::: GIVEN RECORDS

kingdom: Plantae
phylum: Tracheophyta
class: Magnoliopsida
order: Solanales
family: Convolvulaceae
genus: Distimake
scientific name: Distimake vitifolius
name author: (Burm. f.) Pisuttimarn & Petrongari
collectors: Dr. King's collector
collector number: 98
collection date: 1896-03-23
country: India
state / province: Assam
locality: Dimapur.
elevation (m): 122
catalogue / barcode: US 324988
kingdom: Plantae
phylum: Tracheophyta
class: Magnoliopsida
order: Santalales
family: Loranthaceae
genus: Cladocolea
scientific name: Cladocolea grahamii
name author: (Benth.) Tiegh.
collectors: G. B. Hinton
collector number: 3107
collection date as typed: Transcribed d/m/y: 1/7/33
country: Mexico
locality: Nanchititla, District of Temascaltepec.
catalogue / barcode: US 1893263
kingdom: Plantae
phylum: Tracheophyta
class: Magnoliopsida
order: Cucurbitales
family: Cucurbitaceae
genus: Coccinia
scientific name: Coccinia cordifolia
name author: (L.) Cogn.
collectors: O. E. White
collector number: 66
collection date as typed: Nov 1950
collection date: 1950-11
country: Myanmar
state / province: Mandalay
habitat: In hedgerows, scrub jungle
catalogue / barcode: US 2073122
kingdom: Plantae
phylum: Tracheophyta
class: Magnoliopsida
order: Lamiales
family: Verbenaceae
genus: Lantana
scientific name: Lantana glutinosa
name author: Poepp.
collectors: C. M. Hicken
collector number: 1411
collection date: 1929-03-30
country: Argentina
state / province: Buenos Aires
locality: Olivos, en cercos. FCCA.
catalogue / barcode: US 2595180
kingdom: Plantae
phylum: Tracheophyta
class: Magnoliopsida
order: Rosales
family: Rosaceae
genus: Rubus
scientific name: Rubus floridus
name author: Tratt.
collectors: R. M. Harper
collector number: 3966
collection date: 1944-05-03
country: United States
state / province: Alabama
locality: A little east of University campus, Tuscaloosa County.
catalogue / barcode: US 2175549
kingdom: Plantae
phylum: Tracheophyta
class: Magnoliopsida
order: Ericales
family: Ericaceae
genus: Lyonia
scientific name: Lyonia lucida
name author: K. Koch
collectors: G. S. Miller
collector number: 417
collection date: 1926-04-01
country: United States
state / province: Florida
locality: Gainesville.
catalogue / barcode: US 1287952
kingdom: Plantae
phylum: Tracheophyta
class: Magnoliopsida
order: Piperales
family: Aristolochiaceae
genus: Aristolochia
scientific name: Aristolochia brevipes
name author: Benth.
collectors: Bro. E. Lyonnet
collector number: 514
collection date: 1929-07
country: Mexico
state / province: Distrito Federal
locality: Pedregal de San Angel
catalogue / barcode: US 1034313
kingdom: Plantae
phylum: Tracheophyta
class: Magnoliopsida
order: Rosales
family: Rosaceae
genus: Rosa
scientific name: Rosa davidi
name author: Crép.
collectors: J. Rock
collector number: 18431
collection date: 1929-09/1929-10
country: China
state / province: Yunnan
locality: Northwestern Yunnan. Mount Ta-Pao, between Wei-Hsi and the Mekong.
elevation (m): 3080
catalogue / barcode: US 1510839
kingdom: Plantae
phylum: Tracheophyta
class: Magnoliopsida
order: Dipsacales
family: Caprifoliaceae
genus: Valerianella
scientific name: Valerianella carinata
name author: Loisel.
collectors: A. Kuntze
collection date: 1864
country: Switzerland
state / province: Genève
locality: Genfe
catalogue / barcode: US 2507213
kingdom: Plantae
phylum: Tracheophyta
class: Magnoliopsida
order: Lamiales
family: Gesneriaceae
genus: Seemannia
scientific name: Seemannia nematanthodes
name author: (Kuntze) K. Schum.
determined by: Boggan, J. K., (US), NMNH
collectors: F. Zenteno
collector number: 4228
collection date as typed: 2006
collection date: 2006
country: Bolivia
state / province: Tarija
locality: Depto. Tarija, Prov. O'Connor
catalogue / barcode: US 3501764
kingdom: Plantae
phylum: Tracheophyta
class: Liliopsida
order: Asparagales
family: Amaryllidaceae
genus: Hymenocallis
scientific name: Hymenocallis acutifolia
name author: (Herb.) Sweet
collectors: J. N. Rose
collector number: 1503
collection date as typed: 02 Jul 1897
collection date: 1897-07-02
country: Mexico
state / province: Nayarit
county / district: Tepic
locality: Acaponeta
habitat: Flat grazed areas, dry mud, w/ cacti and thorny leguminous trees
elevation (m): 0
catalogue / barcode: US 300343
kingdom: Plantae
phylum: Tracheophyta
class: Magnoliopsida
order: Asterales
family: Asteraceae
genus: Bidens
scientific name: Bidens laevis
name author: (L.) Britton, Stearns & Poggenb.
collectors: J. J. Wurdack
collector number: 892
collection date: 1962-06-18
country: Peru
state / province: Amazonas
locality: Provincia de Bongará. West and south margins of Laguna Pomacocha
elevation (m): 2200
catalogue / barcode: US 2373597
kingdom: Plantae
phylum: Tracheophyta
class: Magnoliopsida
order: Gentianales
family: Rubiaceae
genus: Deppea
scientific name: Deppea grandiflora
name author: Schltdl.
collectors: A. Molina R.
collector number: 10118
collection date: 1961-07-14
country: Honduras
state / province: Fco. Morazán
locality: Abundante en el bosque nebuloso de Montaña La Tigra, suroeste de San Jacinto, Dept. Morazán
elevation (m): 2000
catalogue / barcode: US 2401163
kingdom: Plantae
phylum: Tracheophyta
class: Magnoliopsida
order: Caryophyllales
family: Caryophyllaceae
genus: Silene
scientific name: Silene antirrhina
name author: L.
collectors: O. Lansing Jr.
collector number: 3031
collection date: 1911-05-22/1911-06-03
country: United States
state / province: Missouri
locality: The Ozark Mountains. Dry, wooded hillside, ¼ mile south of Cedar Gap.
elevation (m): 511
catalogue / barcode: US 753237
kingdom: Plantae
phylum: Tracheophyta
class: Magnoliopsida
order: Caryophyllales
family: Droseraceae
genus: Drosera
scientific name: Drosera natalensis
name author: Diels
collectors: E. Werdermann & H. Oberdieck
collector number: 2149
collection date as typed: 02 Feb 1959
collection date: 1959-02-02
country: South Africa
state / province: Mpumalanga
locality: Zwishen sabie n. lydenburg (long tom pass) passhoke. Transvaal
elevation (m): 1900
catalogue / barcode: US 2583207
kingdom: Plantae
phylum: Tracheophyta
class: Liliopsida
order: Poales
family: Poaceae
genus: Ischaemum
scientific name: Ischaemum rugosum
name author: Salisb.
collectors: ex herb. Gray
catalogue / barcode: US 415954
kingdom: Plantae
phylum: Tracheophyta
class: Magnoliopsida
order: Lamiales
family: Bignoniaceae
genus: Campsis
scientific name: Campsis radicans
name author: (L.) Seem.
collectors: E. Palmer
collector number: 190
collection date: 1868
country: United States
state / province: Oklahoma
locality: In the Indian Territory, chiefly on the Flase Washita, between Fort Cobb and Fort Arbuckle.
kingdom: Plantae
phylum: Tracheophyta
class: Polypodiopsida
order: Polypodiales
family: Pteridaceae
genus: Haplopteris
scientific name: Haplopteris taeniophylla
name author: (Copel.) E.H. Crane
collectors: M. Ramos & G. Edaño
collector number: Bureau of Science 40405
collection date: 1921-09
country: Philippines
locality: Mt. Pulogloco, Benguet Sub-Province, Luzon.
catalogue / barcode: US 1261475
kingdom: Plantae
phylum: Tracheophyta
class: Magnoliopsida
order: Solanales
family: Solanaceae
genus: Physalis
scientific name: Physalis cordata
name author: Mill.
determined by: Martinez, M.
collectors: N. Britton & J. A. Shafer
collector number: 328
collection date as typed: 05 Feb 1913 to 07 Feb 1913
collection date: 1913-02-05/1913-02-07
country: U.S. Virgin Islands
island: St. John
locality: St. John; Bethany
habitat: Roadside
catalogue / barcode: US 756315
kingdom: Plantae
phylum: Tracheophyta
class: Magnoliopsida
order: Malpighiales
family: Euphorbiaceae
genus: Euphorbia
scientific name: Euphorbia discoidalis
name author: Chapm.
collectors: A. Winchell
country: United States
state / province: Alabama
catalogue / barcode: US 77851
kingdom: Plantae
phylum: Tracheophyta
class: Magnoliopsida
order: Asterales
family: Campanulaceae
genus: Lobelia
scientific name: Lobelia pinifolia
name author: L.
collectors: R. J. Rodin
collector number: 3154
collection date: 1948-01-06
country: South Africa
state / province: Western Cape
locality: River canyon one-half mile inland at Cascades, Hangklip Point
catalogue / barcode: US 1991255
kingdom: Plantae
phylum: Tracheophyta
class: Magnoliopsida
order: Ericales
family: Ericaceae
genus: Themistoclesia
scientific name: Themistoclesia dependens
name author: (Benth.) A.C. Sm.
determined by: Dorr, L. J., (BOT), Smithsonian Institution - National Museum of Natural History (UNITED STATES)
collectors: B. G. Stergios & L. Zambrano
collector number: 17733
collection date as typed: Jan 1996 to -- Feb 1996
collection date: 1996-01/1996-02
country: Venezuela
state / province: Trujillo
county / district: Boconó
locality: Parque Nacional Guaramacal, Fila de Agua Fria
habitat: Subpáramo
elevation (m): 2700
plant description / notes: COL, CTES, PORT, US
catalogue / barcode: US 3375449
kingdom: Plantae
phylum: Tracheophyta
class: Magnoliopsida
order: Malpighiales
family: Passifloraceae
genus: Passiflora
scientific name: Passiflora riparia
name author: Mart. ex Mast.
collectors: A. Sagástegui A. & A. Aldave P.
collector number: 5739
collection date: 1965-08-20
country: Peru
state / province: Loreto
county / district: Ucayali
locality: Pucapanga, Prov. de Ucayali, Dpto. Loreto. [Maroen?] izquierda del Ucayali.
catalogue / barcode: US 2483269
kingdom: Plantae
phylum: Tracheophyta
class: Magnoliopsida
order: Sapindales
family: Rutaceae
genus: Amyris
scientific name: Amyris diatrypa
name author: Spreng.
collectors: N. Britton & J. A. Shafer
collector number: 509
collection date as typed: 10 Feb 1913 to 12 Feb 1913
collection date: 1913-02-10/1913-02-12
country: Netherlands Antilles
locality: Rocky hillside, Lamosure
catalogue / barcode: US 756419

::::::

Reproduce the rows word for word, beginning with the first line of the rows and ending after the line that contains "scientific name: Lantana glutinosa".

kingdom: Plantae
phylum: Tracheophyta
class: Magnoliopsida
order: Solanales
family: Convolvulaceae
genus: Distimake
scientific name: Distimake vitifolius
name author: (Burm. f.) Pisuttimarn & Petrongari
collectors: Dr. King's collector
collector number: 98
collection date: 1896-03-23
country: India
state / province: Assam
locality: Dimapur.
elevation (m): 122
catalogue / barcode: US 324988
kingdom: Plantae
phylum: Tracheophyta
class: Magnoliopsida
order: Santalales
family: Loranthaceae
genus: Cladocolea
scientific name: Cladocolea grahamii
name author: (Benth.) Tiegh.
collectors: G. B. Hinton
collector number: 3107
collection date as typed: Transcribed d/m/y: 1/7/33
country: Mexico
locality: Nanchititla, District of Temascaltepec.
catalogue / barcode: US 1893263
kingdom: Plantae
phylum: Tracheophyta
class: Magnoliopsida
order: Cucurbitales
family: Cucurbitaceae
genus: Coccinia
scientific name: Coccinia cordifolia
name author: (L.) Cogn.
collectors: O. E. White
collector number: 66
collection date as typed: Nov 1950
collection date: 1950-11
country: Myanmar
state / province: Mandalay
habitat: In hedgerows, scrub jungle
catalogue / barcode: US 2073122
kingdom: Plantae
phylum: Tracheophyta
class: Magnoliopsida
order: Lamiales
family: Verbenaceae
genus: Lantana
scientific name: Lantana glutinosa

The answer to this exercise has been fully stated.